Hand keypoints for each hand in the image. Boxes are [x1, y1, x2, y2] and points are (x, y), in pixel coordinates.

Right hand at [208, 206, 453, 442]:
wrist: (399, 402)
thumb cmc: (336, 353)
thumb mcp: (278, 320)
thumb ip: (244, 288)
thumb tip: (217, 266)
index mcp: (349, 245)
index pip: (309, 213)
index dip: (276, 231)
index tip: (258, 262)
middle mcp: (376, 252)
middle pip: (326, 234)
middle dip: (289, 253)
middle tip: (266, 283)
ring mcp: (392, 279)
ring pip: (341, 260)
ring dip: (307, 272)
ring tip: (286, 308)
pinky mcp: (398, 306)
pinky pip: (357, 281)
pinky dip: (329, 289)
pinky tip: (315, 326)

§ **Task details**: Whenever the word "thumb" appears in a line above, copy that line.

§ **Written solution**:
thumb cmc: (336, 353)
thumb mcp: (278, 320)
thumb ip: (244, 288)
thumb tip: (217, 266)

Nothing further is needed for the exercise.